Plus de 80 tableaux, dont des chefs-d’œuvre de Salvador Dali, Andy Warhol, Christo et Giorgio de Chirico, confisqués à la mafia, sont exposés mardi au Palazzo Reale de Milan, sauvés par de fins détectives qui traquent l’argent sale.
“Les œuvres destinées à rester enfouies dans les circuits du crime organisé sont finalement restituées à la communauté, assumant un rôle symbolique de résistance au crime”, a expliqué la préfète Maria Rosaria Lagana.

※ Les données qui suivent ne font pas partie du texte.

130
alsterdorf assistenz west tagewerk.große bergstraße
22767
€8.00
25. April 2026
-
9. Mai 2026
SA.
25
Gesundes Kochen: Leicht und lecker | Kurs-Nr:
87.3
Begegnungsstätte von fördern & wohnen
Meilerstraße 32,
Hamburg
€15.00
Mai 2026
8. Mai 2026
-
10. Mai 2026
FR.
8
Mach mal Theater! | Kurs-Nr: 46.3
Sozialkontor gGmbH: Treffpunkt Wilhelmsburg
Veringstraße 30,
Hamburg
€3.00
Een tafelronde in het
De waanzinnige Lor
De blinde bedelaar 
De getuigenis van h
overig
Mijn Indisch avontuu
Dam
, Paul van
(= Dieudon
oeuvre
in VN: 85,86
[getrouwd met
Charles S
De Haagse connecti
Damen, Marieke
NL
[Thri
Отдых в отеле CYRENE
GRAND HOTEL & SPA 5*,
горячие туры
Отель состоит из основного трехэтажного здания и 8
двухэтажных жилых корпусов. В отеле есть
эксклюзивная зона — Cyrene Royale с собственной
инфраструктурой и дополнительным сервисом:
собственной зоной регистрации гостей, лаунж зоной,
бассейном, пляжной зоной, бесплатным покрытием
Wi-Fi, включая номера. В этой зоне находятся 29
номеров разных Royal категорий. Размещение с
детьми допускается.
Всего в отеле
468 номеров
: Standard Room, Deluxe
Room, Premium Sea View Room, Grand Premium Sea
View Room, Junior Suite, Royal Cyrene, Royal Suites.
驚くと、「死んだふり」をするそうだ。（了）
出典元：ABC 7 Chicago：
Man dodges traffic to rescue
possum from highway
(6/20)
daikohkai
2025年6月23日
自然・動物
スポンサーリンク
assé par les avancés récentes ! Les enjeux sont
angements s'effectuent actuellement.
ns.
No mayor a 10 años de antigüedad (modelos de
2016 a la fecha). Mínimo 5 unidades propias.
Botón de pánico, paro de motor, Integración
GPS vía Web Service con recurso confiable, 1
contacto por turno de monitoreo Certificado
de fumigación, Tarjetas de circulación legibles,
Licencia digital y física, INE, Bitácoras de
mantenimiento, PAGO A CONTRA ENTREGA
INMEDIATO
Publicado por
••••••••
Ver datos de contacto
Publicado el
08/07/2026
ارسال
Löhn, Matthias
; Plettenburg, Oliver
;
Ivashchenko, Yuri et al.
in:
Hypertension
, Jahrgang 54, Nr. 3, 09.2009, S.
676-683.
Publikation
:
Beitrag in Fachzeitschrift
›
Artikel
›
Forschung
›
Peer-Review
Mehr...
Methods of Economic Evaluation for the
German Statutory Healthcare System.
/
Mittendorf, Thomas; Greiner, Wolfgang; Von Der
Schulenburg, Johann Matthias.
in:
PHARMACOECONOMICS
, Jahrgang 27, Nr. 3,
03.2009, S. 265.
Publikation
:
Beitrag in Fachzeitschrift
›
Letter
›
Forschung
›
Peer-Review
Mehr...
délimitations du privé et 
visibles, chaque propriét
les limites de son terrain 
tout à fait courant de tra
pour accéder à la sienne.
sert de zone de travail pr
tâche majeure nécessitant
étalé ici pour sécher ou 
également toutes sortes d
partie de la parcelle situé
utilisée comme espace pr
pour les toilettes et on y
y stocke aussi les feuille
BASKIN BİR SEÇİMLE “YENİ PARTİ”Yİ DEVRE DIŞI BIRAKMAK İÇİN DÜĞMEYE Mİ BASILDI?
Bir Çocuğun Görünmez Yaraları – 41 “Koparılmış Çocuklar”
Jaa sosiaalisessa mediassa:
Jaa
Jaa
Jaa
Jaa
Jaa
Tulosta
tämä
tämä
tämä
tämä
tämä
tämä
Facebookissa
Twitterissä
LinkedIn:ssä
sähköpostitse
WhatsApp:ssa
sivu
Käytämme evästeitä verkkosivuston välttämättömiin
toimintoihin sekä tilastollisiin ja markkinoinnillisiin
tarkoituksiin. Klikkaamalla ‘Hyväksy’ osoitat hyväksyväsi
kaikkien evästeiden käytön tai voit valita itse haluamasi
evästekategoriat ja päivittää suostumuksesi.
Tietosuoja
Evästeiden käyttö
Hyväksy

Depuis septembre, elle dirige l’Agence nationale pour l’administration des biens saisis dans le cadre du crime organisé, qui propose une plateforme permettant aux acheteurs de jeter leur dévolu sur des biens confisqués, parmi lesquels des voitures Ferrari ou des Harley-Davidson.
Si ces derniers sont mis aux enchères et accessibles à tous, une partie des biens, comme les appartements, les maisons et les terrains agricoles, sont attribués gratuitement aux organismes publics et aux ONG. Quant aux œuvres exposées à Milan, “ce sont des biens qui, évidemment, auraient pu être vendus, mais le choix a été fait de les conserver dans les musées, car ils ont une valeur importante”, a déclaré Maria Rosaria Lagana à l’AFP.
« C’est une renaissance pour ces œuvres. C’est un peu comme si nous les retirions de terre, comme des archéologues, pour les exposer dans des endroits où tout le monde peut les voir », a-t-elle déclaré.
L’exposition « SalvArti, des confiscations aux collections publiques » contient plus d’une vingtaine d’œuvres saisies en 2016 auprès d’un patron de la ‘Ndrangheta, la puissante mafia calabraise. Dans la petite salle dédiée aux œuvres confisquées par la cour de Reggio de Calabre, une lithographie à l’encre de Chine de Roméo et Juliette du peintre surréaliste espagnol Salvador Dali (1904-1989) jouxte « Piazza d’Italia », une splendide huile sur toile du Maître italien Giorgio de Chirico (1888-1978).
Les murs sont recouverts de coupures de presse témoignant de ces saisies spectaculaires et des vidéos de la police financière de Reggio de Calabre défilent en boucle à l’entrée de l’exposition. Une soixantaine d’autres tableaux proviennent d’une saisie ordonnée par le tribunal de Rome en 2013 dans le cadre d’une gigantesque escroquerie liée à un réseau international de blanchiment d’argent.
Parmi ces œuvres figurent une sérigraphie du pape du pop art américain Andy Warhol (1928-1987) intitulée « Summer Arts in the Parks » et la lithographie d’une « Wrapped Venus » de Christo (1935-2020) pour la Villa Borghese à Rome.
« La créativité et la beauté de l’art libéré des mains criminelles s’offrent à la vision collective de promouvoir la culture, tout en stimulant la prise de conscience du caractère insidieux du fléau mafieux », a résumé Maria Rosaria Lagana.
La mafia utilise les œuvres d’art volées comme monnaie d’échange pour le trafic de drogue et d’armes. L’un des vols les plus retentissants fut celui de la « Nativité avec saint François et saint Laurent », un tableau du Caravage volé à l’oratoire San Lorenzo de Palerme en 1969 et recherché depuis.
L’exposition, dont l’accès est gratuit, se déroule jusqu’au 26 janvier au Palazzo Reale de Milan, avant de déménager au Palais de la Culture de Reggio de Calabre, du 8 février au 27 avril.